9% des attentats "évitables". Pour le spécialiste, si certains attentats ne peuvent être évités, une marge de manœuvre existe toutefois. "Depuis 1989, 90% des attentats n’ont pas eu lieu. Ils ont été démantelés par l’amateurisme ou l'imbécillité des auteurs, et par l’efficacité et la compétence des services. 10% des attentats ont eu lieu. Sur ces 10%, 1% nous aurait échappé de toutes façons, soit parce qu’ils étaient trop sophistiqués, soient parce que leurs auteurs étaient en-dessous du radar" et qu'ils menaient une action spontanée, précise Alain Bauer. Reste donc 9% des attentats qui auraient pu être "évités", ou au moins "perturbés". 

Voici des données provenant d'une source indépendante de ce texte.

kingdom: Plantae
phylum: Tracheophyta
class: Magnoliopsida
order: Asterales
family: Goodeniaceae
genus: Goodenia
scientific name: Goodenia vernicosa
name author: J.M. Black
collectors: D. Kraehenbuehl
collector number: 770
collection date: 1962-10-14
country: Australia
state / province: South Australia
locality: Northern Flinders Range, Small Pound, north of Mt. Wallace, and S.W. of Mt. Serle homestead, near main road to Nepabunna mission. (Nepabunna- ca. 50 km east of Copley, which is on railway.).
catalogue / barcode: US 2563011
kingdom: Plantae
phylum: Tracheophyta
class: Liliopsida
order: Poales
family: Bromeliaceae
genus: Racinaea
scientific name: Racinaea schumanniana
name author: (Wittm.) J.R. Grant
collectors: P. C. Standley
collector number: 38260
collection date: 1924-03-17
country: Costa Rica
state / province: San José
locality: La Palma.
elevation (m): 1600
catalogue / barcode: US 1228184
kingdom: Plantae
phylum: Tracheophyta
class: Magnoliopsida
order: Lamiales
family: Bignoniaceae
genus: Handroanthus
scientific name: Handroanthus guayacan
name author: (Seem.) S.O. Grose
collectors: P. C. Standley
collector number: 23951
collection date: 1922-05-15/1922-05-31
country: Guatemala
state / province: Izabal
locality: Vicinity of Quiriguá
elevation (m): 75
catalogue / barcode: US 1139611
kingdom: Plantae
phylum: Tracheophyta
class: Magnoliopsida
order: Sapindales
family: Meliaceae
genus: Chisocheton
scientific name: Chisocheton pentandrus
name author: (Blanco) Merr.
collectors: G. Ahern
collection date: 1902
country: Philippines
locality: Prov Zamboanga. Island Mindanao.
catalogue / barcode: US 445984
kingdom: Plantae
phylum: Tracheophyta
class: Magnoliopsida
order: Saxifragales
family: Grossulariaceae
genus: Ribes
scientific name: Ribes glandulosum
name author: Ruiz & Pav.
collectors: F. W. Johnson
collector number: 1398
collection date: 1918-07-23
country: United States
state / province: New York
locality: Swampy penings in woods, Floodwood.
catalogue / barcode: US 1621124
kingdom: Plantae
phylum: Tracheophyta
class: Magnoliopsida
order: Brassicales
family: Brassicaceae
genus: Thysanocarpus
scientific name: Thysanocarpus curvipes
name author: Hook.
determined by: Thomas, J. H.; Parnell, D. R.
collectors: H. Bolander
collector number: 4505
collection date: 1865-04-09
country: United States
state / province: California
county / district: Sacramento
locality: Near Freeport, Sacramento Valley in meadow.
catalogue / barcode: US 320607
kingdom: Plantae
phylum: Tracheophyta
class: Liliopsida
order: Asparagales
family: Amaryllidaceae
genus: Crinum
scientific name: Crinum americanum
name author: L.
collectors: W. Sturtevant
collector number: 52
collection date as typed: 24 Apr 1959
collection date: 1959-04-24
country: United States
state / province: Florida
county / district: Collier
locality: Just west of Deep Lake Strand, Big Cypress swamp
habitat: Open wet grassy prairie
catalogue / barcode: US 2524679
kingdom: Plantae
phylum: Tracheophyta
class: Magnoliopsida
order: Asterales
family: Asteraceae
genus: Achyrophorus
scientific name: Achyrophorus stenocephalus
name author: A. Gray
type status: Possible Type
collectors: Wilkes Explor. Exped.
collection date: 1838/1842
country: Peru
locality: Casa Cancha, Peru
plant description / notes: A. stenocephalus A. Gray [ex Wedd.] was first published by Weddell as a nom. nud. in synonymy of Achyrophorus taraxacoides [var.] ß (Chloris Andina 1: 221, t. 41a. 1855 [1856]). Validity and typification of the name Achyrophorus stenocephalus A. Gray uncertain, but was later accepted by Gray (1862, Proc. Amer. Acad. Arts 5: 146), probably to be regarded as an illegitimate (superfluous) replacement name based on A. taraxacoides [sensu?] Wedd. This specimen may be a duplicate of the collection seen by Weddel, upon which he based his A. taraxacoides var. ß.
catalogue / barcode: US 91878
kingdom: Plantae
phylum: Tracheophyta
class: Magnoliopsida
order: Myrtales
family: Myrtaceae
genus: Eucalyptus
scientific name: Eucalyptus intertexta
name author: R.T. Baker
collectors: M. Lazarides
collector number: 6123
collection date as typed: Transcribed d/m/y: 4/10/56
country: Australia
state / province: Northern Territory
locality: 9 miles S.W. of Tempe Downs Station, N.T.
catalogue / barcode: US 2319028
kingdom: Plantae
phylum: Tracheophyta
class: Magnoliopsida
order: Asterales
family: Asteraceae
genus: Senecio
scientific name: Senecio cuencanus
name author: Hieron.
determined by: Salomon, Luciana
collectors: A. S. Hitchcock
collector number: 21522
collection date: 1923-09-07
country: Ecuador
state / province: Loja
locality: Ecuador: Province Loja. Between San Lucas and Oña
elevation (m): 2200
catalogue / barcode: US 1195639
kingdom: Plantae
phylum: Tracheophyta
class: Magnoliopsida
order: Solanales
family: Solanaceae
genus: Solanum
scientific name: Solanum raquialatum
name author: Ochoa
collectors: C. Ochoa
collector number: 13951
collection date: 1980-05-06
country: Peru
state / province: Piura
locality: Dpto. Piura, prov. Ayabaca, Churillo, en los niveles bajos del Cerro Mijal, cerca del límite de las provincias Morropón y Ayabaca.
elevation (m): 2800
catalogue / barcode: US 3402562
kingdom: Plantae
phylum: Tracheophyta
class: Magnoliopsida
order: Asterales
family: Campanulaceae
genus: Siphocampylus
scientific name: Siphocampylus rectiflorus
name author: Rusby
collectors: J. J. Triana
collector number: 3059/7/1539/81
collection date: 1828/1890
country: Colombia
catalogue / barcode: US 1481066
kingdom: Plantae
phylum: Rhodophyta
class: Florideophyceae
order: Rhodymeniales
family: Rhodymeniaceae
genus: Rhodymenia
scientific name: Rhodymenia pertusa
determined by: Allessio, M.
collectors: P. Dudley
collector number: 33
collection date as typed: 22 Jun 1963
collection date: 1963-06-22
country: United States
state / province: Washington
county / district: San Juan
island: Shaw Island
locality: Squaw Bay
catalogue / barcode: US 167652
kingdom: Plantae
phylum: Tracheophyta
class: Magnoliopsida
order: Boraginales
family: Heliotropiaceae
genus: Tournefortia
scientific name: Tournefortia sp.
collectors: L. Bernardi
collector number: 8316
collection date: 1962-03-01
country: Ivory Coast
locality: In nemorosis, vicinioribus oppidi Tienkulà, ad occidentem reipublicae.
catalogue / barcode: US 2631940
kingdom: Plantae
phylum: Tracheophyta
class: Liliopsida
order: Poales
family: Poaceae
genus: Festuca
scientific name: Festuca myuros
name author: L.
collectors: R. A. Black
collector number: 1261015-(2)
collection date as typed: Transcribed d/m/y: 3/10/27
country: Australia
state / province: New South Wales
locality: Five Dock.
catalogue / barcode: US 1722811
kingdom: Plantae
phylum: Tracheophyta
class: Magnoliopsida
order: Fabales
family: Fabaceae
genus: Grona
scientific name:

"Les services britanniques ont failli". Si dans le cas de l'attentat de Westminster, perpétré par un homme seul qui n'était pas connu pour des faits liés au terrorisme, rien n'aurait pu être fait pour prévenir l'attaque. En revanche, pour l'attentat-suicide commis à Manchester, à la sortie du concert de la chanteuse Ariana Grande, "les services ont failli", assène Alain Bauer. L'assaillant était issu d'un "réseau extrêmement structuré, avec beaucoup d’informations disponibles. On sent bien que les Britanniques ont un léger malaise pour expliquer comment ils ont pu louper à la fois la protection du site et le suivi d’un réseau aussi important", critique l'expert.

Une "task force" oui, un "empilement" des services non. Alain Bauer en est donc persuadé, "on peut faire beaucoup de choses pour réduire les 9%. Passer de 90% (d'attentats évités) à 99%, c’est possible". La "task force" que souhaite créer Emmanuel Macron pour coordonner les services de renseignement, pourrait aider à lutter plus efficacement contre le terrorisme. Pour Alain Bauer, si cette "task force" consiste à ajouter "une strate" à un "empilement déjà 'capharnaümesque'", "ça ne servira à rien". Sa création devrait être engagée dès mercredi, à l'issue d'un Conseil de Défense convoqué après l'agression d'un policier sur le parvis de Notre-Dame.